O empresário cede à factoring os títulos de crédito que recebeu em sua atividade empresária e que somente irão vencer em uma data futura, e a empresa de factoring antecipa esse pagamento, recebendo, como contraprestação, um percentual desses créditos. Trata-se de uma forma de o empresário obter capital de giro nas vendas a prazo. Ex: uma loja recebe um cheque “pré-datado” (pós-datado) para 90 dias no valor de R$ 10 mil. Ocorre que a loja precisa de dinheiro logo.

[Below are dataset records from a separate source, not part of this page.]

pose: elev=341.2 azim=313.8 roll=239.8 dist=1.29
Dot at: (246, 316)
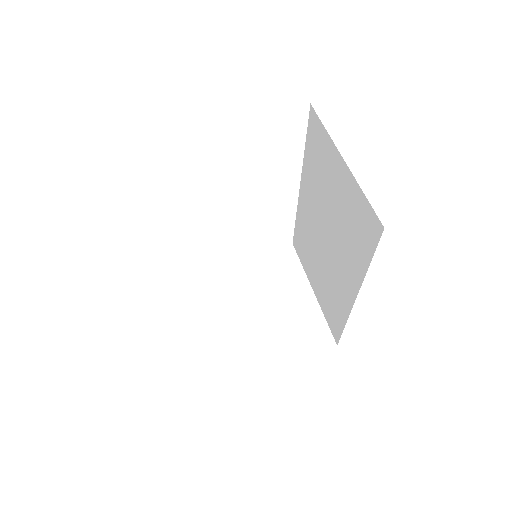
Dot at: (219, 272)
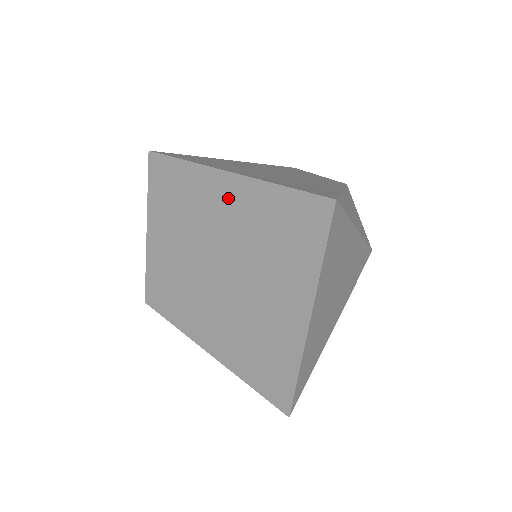
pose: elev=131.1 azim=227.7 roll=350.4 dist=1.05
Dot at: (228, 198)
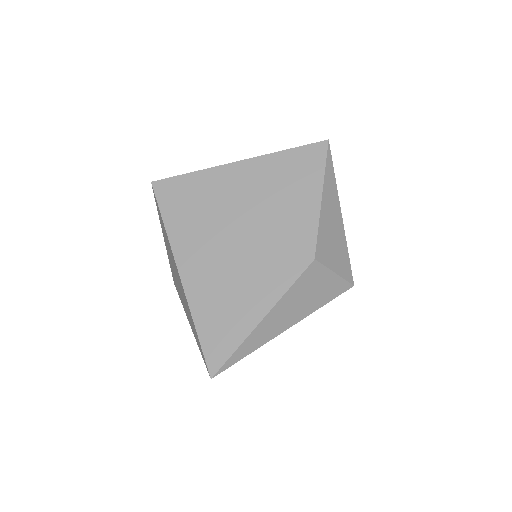
Dot at: (183, 294)
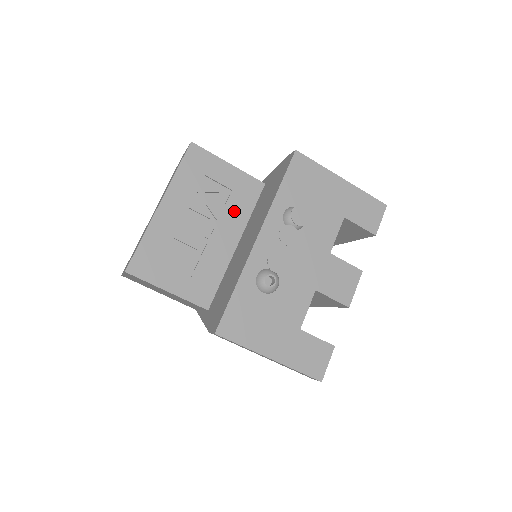
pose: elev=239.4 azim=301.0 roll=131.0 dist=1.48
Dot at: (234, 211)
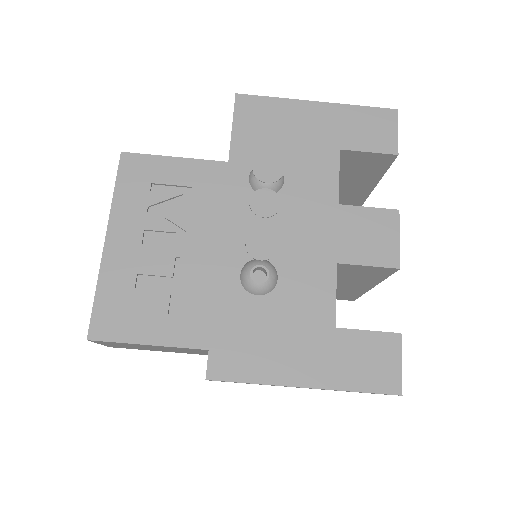
Dot at: (204, 211)
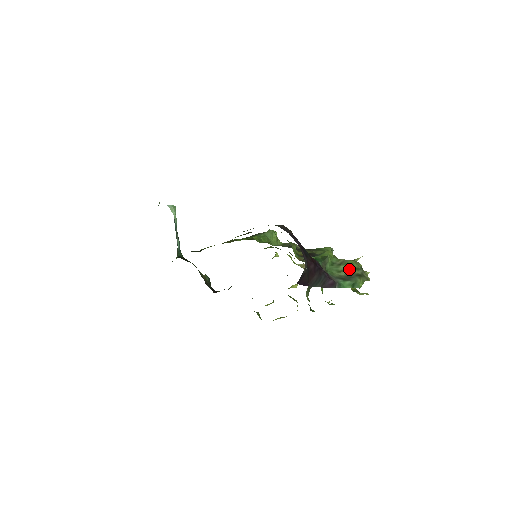
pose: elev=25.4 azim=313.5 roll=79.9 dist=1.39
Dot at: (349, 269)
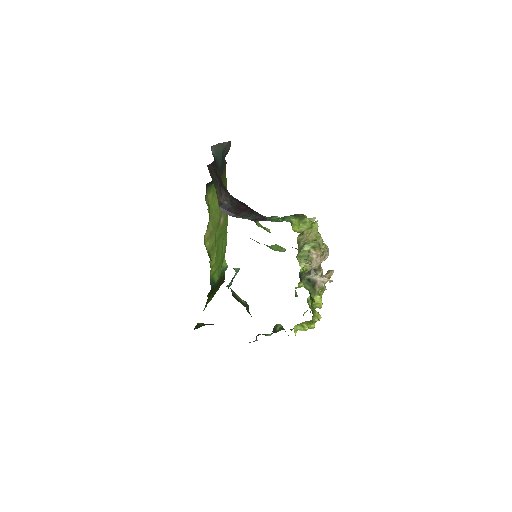
Dot at: occluded
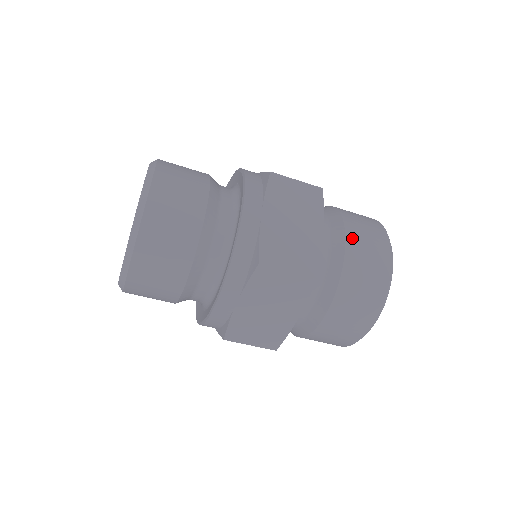
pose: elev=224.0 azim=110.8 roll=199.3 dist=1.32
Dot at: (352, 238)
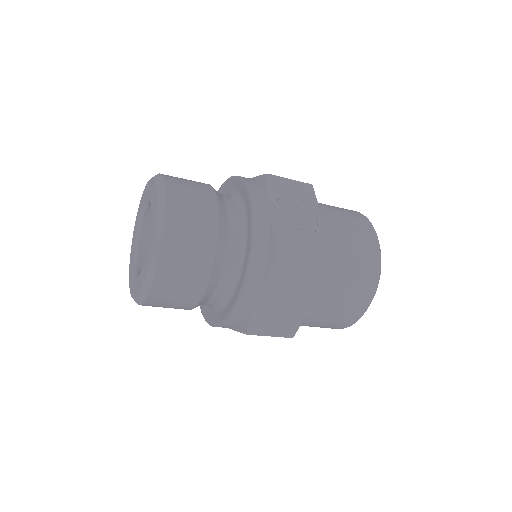
Dot at: (340, 293)
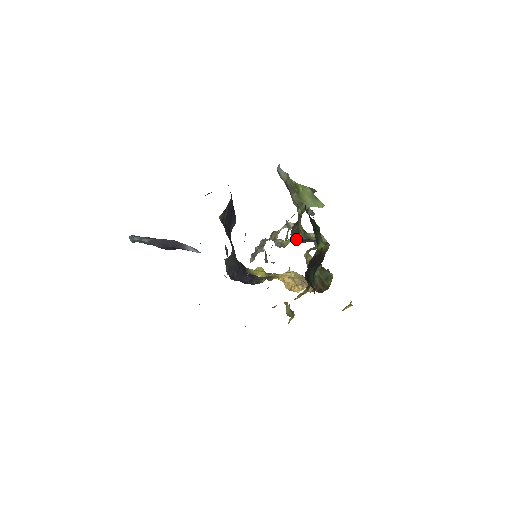
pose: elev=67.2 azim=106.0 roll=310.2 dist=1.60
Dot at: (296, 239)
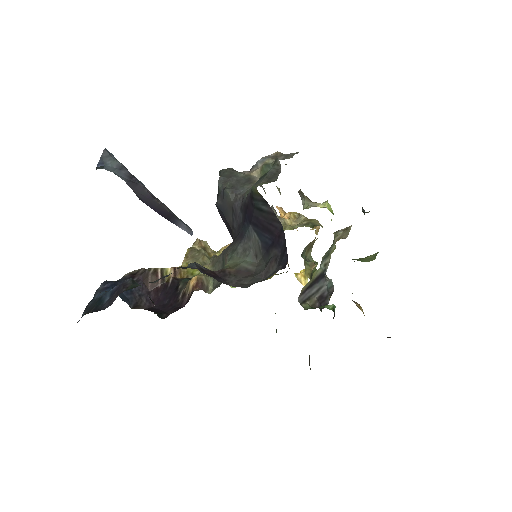
Dot at: (308, 283)
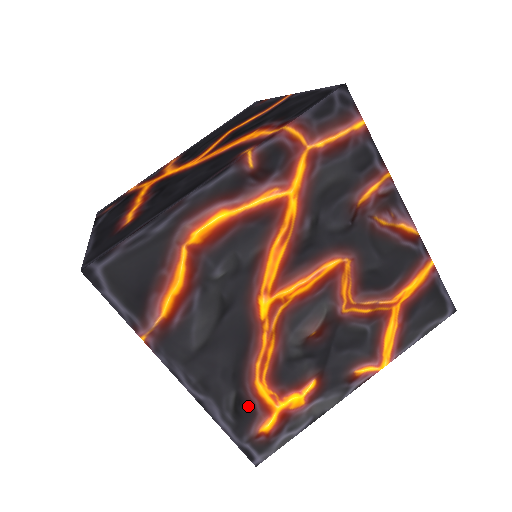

Então, ela cede o cheque para a empresa de factoring, que irá pagar à vista para a loja R$ 9.700,00 e, daqui a 90 dias, irá descontar o cheque, ficando com os R$ 10 mil. A loja recebeu o crédito à vista e teve que pagar um percentual à factoring.

É como se o cliente tivesse “vendido” o título para a factoring, que irá cobrar do devedor no momento do vencimento da dívida.

 

b) Factoring de vencimento (maturity factoring):

Aqui, a faturizadora não antecipa qualquer pagamento ao empresário. O faturizado somente irá receber realmente na data do vencimento. Nesta modalidade de factoring, a faturizadora apenas fica responsável pela prestação de serviços de administração do crédito. Ex: o faturizado recebe inúmeros cheques pós-datados e duplicatas que somente vencerão daqui a alguns dias, cada um em uma data diferente. Para evitar preocupações com esse controle das datas e das cobranças, o empresário manda esses títulos para a factoring, que ficará responsável por gerenciar esses créditos e fazer a cobrança nas datas de vencimento. Na data do vencimento de cada título, a factoring paga o crédito ao empresário e vai cobrar dos devedores originários, dispensando o faturizado desse trabalho.

 

Factoring não é instituição financeira

O conceito legal de instituição financeira está previsto no art. 17 da Lei nº 4.595/64, e a factoring não se enquadra em tal definição:

Art. 17. Consideram-se instituições financeiras, para os efeitos da legislação em vigor, as pessoas jurídicas públicas ou privadas, que tenham como atividade principal ou acessória a coleta, intermediação ou aplicação de recursos financeiros próprios ou de terceiros, em moeda nacional ou estrangeira, e a custódia de valor de propriedade de terceiros.

 

A factoring não faz a captação de dinheiro de terceiros, como acontece com os bancos. A empresa de factoring utiliza recursos próprios em suas atividades.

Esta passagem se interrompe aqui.